A new 187-acre park to be built by the city of Richmond Hill behind the Sterling Creek Plantation subdivision off Harris Trail could have a groundbreaking as early as mid-September.

A steering committee charged with designing the park held its initial meeting Monday to discuss the first phase of what will be considered a “passive park” that eventually will include running, mountain biking and walking trails, primitive camping and fishing. It is termed a passive park because it will not include facilities for organized team sports such as baseball, softball or soccer.

Groundbreaking might be held Sept. 15 in conjunction with the Wetlands Adventure Relay being hosted on the property by the Richmond Hill High School cross country program.

The committee decided that phase 1 of the project will include the construction of a parking lot, restrooms and a fishing dock at a small lake that is considered the centerpiece of the property. Running and biking enthusiasts are mapping out locations for trails and determining the materials needed to construct them. Swimming will not be allowed in the lake unless it is part of an organized event, such as a triathlon, and participants would be required to sign liability waivers.

The committee hopes to finish that phase by early 2017.

City Councilman Russ Carpenter said the city will also have to start considering names for the park.

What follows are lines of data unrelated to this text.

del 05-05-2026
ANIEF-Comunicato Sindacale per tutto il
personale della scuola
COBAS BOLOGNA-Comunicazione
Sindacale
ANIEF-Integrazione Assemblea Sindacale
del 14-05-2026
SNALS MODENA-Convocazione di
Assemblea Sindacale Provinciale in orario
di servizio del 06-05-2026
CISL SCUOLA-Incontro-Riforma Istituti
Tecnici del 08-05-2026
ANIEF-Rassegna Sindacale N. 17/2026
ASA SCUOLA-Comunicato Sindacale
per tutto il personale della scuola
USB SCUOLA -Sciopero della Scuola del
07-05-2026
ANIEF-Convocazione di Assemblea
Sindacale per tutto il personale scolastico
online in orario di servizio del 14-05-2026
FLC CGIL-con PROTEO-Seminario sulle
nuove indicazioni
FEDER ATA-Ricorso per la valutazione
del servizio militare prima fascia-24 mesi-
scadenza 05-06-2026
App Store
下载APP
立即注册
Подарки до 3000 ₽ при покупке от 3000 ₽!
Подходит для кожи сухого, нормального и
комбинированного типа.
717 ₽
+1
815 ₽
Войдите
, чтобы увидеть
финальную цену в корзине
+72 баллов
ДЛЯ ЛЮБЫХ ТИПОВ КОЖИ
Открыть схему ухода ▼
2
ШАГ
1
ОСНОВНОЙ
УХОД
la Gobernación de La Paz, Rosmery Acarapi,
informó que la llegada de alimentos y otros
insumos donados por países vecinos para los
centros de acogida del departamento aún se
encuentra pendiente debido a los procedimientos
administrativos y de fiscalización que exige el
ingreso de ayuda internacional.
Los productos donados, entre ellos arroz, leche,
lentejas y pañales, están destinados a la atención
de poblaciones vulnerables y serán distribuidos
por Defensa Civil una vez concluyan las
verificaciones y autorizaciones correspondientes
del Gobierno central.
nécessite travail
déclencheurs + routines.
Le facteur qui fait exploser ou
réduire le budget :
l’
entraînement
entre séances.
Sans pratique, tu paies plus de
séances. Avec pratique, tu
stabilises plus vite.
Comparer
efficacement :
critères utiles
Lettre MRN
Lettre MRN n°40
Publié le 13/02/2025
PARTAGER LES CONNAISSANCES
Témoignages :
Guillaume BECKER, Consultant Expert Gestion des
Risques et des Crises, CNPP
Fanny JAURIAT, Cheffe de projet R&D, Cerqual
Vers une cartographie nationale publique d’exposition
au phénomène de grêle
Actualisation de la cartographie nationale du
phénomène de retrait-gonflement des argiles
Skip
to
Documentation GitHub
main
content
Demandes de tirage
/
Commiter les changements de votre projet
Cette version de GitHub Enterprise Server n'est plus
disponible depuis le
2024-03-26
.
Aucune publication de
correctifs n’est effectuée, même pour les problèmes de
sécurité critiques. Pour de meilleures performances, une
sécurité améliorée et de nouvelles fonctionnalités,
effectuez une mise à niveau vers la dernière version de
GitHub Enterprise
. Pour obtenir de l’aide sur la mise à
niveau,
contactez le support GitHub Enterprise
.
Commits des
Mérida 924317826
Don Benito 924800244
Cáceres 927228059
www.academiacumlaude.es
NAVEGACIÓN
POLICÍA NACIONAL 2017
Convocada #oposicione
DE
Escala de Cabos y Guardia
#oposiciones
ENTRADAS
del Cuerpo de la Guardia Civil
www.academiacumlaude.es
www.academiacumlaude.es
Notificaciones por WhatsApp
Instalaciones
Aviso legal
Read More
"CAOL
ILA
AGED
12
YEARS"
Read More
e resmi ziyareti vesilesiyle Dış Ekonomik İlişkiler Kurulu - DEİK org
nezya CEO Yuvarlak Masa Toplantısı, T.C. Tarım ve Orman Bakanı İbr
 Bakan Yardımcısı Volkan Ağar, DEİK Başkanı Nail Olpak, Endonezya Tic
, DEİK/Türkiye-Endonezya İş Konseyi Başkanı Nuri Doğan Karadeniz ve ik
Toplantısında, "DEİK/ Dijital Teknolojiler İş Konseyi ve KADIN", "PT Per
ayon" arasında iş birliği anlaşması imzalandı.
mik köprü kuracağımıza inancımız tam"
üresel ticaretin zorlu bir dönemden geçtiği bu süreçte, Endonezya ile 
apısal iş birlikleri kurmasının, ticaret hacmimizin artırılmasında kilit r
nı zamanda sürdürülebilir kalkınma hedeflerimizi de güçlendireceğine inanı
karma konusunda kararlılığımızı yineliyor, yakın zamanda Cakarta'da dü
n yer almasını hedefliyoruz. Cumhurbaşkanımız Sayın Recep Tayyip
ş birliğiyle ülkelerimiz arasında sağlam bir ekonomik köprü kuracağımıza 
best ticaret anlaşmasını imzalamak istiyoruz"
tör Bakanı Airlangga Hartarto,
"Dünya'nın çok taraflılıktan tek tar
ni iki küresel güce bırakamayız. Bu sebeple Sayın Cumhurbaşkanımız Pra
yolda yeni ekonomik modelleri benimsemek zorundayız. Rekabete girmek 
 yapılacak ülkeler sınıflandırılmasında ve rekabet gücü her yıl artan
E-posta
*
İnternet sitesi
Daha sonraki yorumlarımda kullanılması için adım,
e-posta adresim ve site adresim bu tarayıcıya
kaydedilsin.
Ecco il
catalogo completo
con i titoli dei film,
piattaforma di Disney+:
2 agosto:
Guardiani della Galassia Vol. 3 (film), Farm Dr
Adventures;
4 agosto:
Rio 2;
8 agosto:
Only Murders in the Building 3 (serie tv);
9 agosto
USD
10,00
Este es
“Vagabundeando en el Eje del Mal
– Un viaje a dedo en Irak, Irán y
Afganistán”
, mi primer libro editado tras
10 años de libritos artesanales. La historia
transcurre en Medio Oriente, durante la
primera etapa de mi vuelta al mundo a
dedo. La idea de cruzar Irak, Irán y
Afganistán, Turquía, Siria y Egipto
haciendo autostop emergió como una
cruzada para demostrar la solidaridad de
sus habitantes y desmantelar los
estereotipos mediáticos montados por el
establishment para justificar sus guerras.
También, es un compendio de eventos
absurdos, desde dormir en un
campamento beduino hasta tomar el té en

“So far I’ve been referring to it as ‘Sterling Creek Park’ because of the location, but council will have to come up with an official name,” he said.
Carpenter said he would also like to pursue a community garden where people could rent plots — perhaps 20 feet by 20 feet — to grow their own produce.

The city purchased the land five years ago from a bank for $700,000.

“There was some interest from a developer who wanted to put homes in there, but that would have led to some real access problems,” Carpenter said. “It would be a great location for a park because J.F. Gregory is pretty much maxed out and is more of an event venue than a recreation site.”

The steering committee is scheduled to meet again at 10 a.m. July 25 at City Hall.